Tamara Rojo, who this year left the Royal Ballet to become artistic director of English National Ballet, has begun her tenure by commissioning a terrific hit, and making ENB the first British company to perform Le Corsaire. 

Very loosely based on Lord Byron’s orientalist poem, this is one of the most sumptuous and spectacular ballets ever presented; it’s a feast of dancing that is a joy to watch. There are some complicated sub-plots — power struggles in the harem and among the pirates — but what matters is the central story.

The corsair captain, Conrad, loves the beautiful Medora, but she is sold as a slave to the debauched old Pasha. Will Conrad get her back? (‘course he will!)

This is a flamboyant romp, with macho pirates, scantily-clad harem girls, an evil slave-merchant, a comic potentate, and lots and lots of lovely dancing.

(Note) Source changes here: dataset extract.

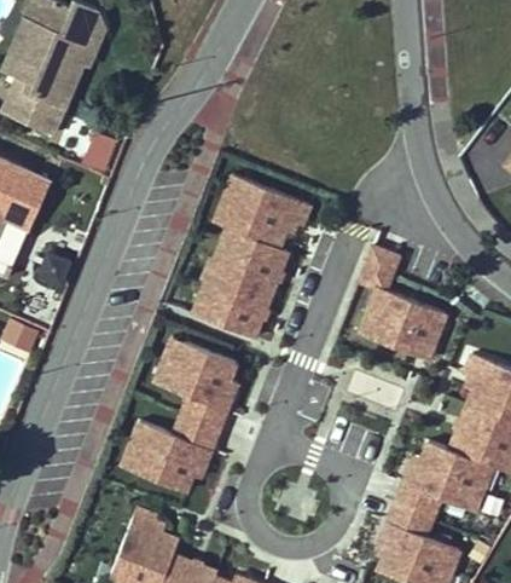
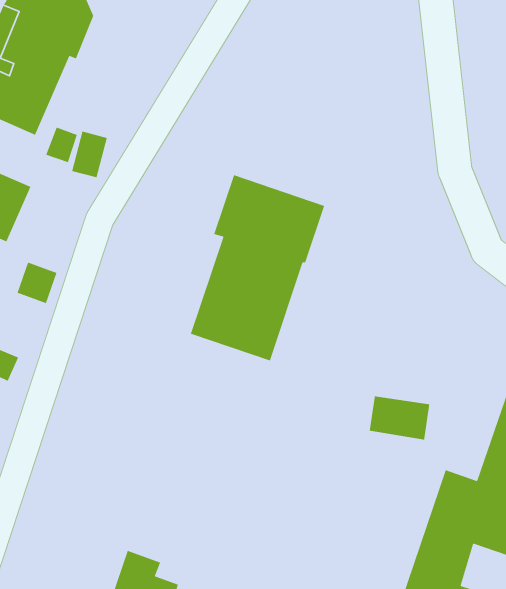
building: [355,243,449,357] -> none
building: [120,336,242,493] -> none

It may date from the era of Swan Lake, but there’s no pretence at emotional depth here; simply a wish to delight the eye and the senses.

The fabulous sets and costumes by Bob Ringwood, who has designed for films such as Batman and Troy, are a riot of colour, and at the same time rather mysterious and beautiful.

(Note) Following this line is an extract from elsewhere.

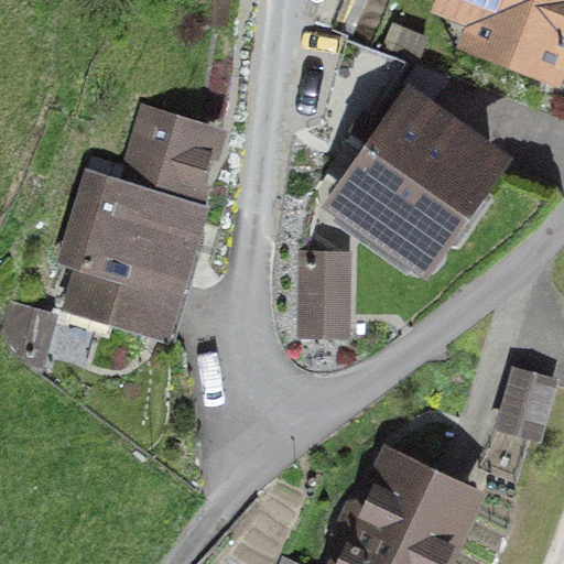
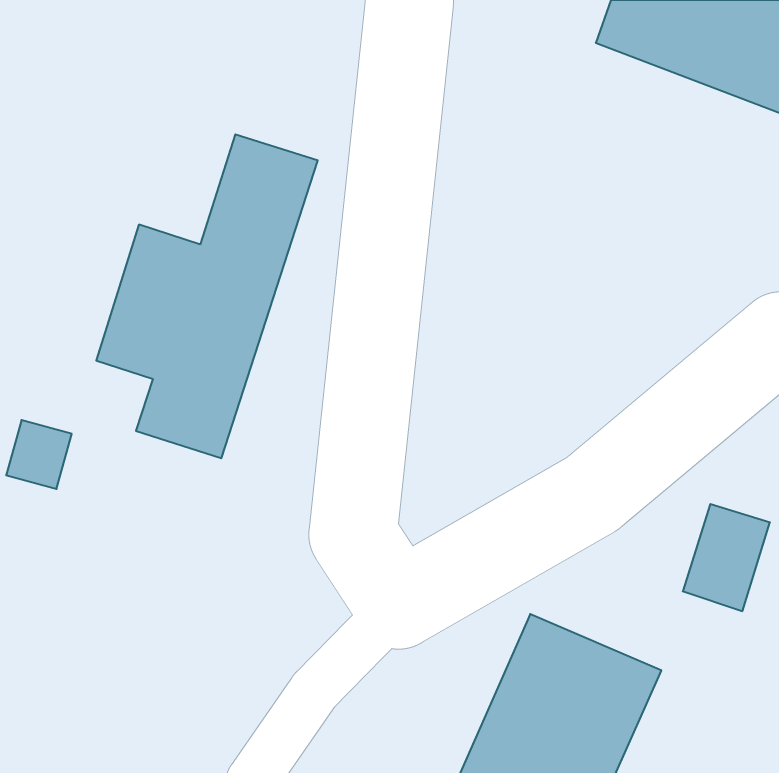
building: [318,87,500,274] -> none
building: [301,261,354,345] -> none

Tamara Rojo may be the company’s new boss, but she is still a very great dancer. She is a sexy Medora who glides with ease through the demanding Petipa choreography, partnered by Canadian newcomer Matthew Golding.

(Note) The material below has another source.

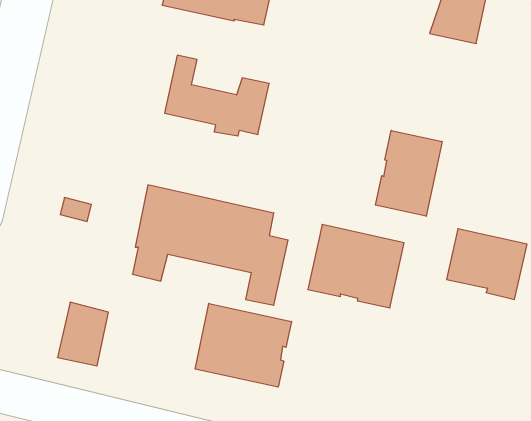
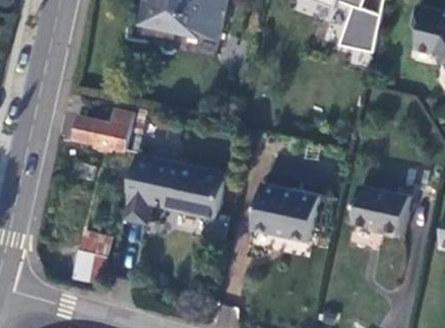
building: [165,55,269,136] -> [57,93,132,151]
building: [375,130,442,216] -> none
building: [195,303,292,387] -> none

But this work has many great roles: Junor Souza was terrific in his solos as Lankendem the treacherous slave-dealer, and Joan Sebastian, standing in for the company’s star Vadim Muntagirov as the slave, danced the flying turns of the pas de trois with exuberant abandon.

On Wednesday the lighting failed at the very end, after Conrad’s ship has sunk in a storm. If you were there, let me reassure you that the lovers clung to the wreckage until they were washed ashore on a friendly island.